Starting at the line that holds "Pyitähänkinkö" and stopping at the line that holds "install live-server -g</pre>", restate the records below word for word, with both of those lines included.

▼

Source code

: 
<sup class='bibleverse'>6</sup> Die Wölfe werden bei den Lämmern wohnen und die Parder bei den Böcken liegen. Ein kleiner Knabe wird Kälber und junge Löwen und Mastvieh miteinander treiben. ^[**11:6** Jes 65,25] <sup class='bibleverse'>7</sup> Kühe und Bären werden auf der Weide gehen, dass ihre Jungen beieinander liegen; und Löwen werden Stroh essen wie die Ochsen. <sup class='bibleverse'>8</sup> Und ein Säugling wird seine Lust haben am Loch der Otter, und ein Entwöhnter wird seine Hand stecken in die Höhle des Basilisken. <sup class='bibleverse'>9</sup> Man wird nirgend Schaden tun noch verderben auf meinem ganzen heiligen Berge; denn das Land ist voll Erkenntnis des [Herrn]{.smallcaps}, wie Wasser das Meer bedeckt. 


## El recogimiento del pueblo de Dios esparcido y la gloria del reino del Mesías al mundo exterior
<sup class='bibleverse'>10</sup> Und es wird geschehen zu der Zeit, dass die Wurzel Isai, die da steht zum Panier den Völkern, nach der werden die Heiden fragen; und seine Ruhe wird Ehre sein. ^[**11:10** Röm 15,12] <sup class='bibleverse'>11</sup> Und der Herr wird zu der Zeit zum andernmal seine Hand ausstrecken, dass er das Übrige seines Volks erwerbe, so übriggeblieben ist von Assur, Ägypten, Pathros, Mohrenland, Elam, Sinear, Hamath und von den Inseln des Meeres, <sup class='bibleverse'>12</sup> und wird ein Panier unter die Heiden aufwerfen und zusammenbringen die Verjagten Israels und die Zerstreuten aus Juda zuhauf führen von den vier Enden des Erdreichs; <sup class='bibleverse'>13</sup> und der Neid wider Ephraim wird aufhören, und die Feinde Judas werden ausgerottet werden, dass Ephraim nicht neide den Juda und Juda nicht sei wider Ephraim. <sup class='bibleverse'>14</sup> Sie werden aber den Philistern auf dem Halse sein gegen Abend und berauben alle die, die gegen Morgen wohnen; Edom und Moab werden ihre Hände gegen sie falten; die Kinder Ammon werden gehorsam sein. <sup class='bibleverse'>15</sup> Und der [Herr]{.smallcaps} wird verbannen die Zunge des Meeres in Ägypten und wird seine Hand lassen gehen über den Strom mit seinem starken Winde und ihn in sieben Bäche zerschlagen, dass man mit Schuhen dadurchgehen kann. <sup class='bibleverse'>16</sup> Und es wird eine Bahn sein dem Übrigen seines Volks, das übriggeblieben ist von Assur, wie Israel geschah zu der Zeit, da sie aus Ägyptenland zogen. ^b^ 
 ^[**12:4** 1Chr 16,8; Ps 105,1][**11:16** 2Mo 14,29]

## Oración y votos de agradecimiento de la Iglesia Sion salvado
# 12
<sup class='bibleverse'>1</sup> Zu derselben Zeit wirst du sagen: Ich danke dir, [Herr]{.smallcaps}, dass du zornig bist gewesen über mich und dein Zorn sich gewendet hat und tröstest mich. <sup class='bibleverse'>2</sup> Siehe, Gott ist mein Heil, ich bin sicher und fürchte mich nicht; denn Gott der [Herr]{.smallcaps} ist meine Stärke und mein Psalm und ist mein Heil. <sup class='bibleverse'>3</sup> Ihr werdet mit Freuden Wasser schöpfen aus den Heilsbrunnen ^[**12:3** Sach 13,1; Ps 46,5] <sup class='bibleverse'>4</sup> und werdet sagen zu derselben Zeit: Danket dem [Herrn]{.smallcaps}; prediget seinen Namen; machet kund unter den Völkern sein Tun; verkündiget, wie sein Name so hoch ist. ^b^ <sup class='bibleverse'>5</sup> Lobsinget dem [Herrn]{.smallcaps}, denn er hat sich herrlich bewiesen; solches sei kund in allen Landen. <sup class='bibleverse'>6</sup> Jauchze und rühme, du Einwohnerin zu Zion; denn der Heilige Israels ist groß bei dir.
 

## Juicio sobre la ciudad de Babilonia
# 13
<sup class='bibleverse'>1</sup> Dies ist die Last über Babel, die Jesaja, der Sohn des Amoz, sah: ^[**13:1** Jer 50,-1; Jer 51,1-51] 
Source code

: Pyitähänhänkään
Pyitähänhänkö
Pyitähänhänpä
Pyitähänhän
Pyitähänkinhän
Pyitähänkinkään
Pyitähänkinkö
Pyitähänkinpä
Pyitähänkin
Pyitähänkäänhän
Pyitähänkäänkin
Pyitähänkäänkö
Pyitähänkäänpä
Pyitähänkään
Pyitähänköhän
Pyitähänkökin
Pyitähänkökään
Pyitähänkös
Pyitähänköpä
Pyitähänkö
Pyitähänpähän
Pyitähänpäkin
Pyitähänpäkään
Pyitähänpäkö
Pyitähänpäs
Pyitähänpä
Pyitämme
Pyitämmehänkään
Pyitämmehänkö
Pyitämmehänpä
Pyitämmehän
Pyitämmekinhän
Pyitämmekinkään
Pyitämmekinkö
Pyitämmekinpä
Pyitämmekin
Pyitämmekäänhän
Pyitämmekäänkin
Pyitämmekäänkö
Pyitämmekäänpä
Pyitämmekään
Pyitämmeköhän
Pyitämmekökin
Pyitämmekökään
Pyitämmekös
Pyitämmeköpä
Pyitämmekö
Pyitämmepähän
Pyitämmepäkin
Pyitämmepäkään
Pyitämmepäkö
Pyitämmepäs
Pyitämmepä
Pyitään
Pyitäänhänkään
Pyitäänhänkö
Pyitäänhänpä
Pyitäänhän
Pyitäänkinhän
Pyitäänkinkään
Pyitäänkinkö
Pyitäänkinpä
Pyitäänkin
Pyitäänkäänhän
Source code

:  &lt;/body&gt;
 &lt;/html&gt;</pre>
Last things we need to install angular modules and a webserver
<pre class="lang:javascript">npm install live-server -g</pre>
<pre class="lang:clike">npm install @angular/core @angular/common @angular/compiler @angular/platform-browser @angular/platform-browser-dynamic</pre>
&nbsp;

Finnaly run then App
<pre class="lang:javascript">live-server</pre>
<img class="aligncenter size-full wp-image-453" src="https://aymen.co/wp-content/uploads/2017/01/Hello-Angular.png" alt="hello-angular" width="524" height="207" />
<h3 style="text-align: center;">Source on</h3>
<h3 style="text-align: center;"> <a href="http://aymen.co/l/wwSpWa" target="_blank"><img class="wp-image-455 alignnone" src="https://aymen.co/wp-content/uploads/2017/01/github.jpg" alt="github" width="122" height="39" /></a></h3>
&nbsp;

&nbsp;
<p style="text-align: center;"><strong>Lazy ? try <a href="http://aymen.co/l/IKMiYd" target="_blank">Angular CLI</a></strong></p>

▲

**RESPONSE AREA**
Pyitähänkinkö
Pyitähänkinpä
Pyitähänkin
Pyitähänkäänhän
Pyitähänkäänkin
Pyitähänkäänkö
Pyitähänkäänpä
Pyitähänkään
Pyitähänköhän
Pyitähänkökin
Pyitähänkökään
Pyitähänkös
Pyitähänköpä
Pyitähänkö
Pyitähänpähän
Pyitähänpäkin
Pyitähänpäkään
Pyitähänpäkö
Pyitähänpäs
Pyitähänpä
Pyitämme
Pyitämmehänkään
Pyitämmehänkö
Pyitämmehänpä
Pyitämmehän
Pyitämmekinhän
Pyitämmekinkään
Pyitämmekinkö
Pyitämmekinpä
Pyitämmekin
Pyitämmekäänhän
Pyitämmekäänkin
Pyitämmekäänkö
Pyitämmekäänpä
Pyitämmekään
Pyitämmeköhän
Pyitämmekökin
Pyitämmekökään
Pyitämmekös
Pyitämmeköpä
Pyitämmekö
Pyitämmepähän
Pyitämmepäkin
Pyitämmepäkään
Pyitämmepäkö
Pyitämmepäs
Pyitämmepä
Pyitään
Pyitäänhänkään
Pyitäänhänkö
Pyitäänhänpä
Pyitäänhän
Pyitäänkinhän
Pyitäänkinkään
Pyitäänkinkö
Pyitäänkinpä
Pyitäänkin
Pyitäänkäänhän
Source code

:  &lt;/body&gt;
 &lt;/html&gt;</pre>
Last things we need to install angular modules and a webserver
<pre class="lang:javascript">npm install live-server -g</pre>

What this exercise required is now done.